In an unexpected pairing, legendary avant-jazz saxophonist Mats Gustafsson (The Thing, many collaborations) lends his pointillist brasswind sounds to Chaos Echoes in the band’s first collaborative outing, Sustain. If Mouvement presented the aforementioned death metal with a jazz backbone, the Sustain collaboration is avant-garde/free jazz with the weight and spirit of death metal at its heaviest. A bizarre melange of chiming tension and clattering discord, the album’s two halves complete Chaos Echoes’s prismatic approach, exposing new elements of their creativity and musical mastery.
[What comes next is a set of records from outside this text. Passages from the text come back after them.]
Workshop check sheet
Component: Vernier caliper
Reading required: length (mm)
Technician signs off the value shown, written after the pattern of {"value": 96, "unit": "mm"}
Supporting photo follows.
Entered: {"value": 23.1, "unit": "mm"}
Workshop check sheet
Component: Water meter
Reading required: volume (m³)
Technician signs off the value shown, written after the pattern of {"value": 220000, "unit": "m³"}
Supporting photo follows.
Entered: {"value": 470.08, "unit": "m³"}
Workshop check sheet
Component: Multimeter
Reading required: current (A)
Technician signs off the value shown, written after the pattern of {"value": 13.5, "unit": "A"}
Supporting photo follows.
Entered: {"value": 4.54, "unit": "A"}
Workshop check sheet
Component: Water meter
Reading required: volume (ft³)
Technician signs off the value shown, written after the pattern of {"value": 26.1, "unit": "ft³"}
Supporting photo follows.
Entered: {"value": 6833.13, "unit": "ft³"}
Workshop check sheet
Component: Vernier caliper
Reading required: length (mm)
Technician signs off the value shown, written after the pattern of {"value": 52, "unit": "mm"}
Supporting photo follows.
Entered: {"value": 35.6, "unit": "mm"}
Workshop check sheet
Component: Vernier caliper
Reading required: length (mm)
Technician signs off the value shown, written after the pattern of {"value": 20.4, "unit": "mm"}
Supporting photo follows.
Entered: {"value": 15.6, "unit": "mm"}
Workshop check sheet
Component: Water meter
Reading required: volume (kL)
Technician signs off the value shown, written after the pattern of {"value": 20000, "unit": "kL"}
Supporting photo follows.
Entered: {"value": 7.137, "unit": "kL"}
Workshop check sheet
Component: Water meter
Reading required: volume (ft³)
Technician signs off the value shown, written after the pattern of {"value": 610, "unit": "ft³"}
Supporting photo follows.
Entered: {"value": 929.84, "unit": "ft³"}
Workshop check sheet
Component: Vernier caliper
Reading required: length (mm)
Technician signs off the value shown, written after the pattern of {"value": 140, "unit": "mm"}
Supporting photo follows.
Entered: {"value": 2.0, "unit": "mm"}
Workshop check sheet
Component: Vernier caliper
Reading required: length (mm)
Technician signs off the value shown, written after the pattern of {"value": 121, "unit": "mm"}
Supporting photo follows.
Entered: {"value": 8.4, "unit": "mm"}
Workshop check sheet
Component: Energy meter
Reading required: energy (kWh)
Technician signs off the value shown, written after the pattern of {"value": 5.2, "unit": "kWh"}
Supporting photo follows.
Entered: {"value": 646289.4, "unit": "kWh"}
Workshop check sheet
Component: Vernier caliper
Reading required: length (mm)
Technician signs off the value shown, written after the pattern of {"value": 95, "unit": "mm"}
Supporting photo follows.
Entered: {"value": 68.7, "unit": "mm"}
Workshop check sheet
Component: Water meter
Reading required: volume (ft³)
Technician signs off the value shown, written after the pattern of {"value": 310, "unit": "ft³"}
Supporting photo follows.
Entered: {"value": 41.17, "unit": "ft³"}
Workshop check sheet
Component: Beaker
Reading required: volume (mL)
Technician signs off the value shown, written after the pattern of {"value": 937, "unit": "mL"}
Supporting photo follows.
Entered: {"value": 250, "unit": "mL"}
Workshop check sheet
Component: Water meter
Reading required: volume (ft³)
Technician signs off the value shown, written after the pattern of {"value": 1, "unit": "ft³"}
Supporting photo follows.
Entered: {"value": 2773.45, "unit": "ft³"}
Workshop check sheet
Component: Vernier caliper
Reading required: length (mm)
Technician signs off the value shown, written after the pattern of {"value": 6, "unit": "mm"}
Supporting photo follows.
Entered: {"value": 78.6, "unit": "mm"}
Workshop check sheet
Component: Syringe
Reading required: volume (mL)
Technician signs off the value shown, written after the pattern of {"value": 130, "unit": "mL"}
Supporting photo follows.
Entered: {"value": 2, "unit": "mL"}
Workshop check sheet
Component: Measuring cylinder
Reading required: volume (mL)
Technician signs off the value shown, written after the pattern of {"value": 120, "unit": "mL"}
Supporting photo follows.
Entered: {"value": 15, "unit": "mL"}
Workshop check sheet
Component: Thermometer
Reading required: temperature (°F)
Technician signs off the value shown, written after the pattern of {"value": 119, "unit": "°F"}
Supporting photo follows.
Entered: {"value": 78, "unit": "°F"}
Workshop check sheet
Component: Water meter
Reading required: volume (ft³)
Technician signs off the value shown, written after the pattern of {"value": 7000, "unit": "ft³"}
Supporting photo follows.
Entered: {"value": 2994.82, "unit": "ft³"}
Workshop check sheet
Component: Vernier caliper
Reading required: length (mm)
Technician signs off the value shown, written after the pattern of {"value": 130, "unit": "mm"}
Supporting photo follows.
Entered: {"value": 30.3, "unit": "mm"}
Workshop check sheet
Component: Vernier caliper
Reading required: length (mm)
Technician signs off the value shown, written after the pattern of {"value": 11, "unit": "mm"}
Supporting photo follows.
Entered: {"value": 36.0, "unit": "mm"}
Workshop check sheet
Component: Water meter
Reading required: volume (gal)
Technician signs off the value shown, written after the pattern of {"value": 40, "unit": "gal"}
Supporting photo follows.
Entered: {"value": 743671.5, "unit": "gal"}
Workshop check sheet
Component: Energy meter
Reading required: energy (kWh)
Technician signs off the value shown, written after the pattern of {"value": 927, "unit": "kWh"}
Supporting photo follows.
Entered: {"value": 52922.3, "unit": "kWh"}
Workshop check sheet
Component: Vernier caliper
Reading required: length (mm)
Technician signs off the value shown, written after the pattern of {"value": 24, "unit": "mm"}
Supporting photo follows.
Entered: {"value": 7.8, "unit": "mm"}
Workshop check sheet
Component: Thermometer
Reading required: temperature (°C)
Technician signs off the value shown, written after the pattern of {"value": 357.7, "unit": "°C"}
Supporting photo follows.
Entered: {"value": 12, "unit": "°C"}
With Gustafsson’s practiced hand and grasp of extra-instrumental sounds at the helm, Sustain‘s long tones balance nightmarish sounds within a dreamlike expanse.

RLYR – Actual Existence | Flenser Records | Post-Rock | United States
RLYR could be considered a “supergroup” if you looked into their individual parts, but this psychedelic cerberus looks to distance themselves from their respective pedigrees. Though expectedly introspective and experimental, there is a joy which defines Actual Existence‘s droning, experimental rock psychedelia.

FROM THE GRAVE

Krolok – when the Moon Sang Our Songs | Inferna Profundus Records | Black Metal | Slovakia
Atmospheric, ferocious Slovakian black metal madness from the celebrated Malokarpatan drummer.

OTHER RELEASES

Our Place of Worship is Silence – With Inexorable Suffering | Translation Loss Records | Death/Black Metal | United States
Don’t get me wrong, I liked the first Our Place of Worship is Silence album, I just hoped they would write new riffs for this new album. With Inexorable Suffering is heavy, sure, but listening to the full album in one sitting reveals the band to be a one-trick pony — dissonance with punctuated chugging riffs. Something was ultimately lost with the consistent “changing of the guard” in their lineup, ultimately leaving the duo of Tim and Eric (no, really).

Carpathian Forest – Likeim | Indie Recordings | Black Metal | Norway
I normally don’t cover singles on here, but the first new, standalone Carpathian Forest release in years is worthy of attention. The masters of leather-clad black metal sleaze are back, plus, they cover Turbonegro.